US President Barack Obama and Cuban President Raul Castro held the first face-to-face talks between US and Cuban leaders since 1956 in Panama City on Saturday, vowing to pursue their historic effort to bury Cold War-era enmity.
Sitting together in a room with a blue carpet, Obama thanked Castro for his “spirit of openness and courtesy” during their interactions, while the Cuban leader stressed that the negotiations would require patience.
Obama also sought to calm tensions with another leftist nation and a Cuban ally, speaking briefly with Venezuelan President Nicolas Maduro for the first time, telling him Washington did not seek to threaten Caracas.
Photo: AFP/ VENEZUELAN PRESIDENCY
The Obama-Castro meeting, which lasted more than an hour, was the climax of their surprise announcement on Dec. 17 last year that, after a year-and-a-half of secret negotiations, they would seek to normalize relations that were broken off in 1961.
“This is obviously a historic meeting,” said Obama, who spoke first after they sat down in polished, wooden chairs for their talks on the sidelines of the 35-nation Summit of the Americas in Panama City.

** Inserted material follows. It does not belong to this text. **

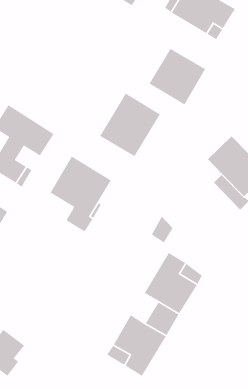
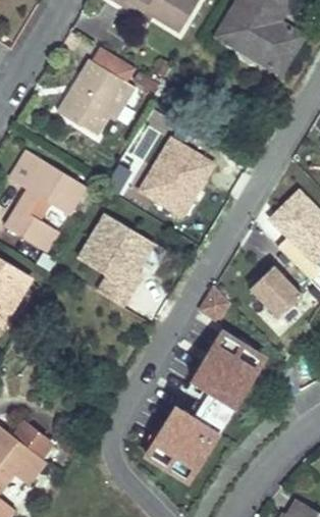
building: none -> [57,47,136,136]
building: [149,48,206,106] -> none
building: none -> [249,264,303,317]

“We are now in a position to move on a path toward the future,” he said, adding that the immediate task is to reopen embassies.
Castro, 83, broke into a smile when Obama acknowledged that the two sides would continue to have differences on human rights and other issues.
After Obama spoke, the two men stood up and shook hands.
Saying he agreed with everything Obama said, Castro acknowledged that the two governments can still have differences, but “with respect of the ideas of the others.”
“We are willing to discuss everything, but we need to be patient, very patient,” Castro said. “We already expressed to some American friends on other occasions that we are willing to talk about everything.”
When Castro said he hoped the US and Cuban delegations would listen to their presidents’ instructions, Obama laughed.
The two leaders, who had spoken on the telephone in December last year and on Wednesday last week, shook hands again and reporters were ushered away ahead of a closed-door discussion.
Obama told reporters later that the conversation was “candid and fruitful,” and that he did not shy away from telling Castro that Washington would keep airing concerns about democracy and human rights.
They had both already made conciliatory speeches moments earlier during the summit, sitting at an oval table with about 30 other regional leaders.
Addressing the leaders, Castro declared: “President Obama is an honest man.”
Such words would have been unimaginable in the days that his brother, former Cuban president Fidel Castro, was at the helm from 1959 until an illness sidelined him in 2006.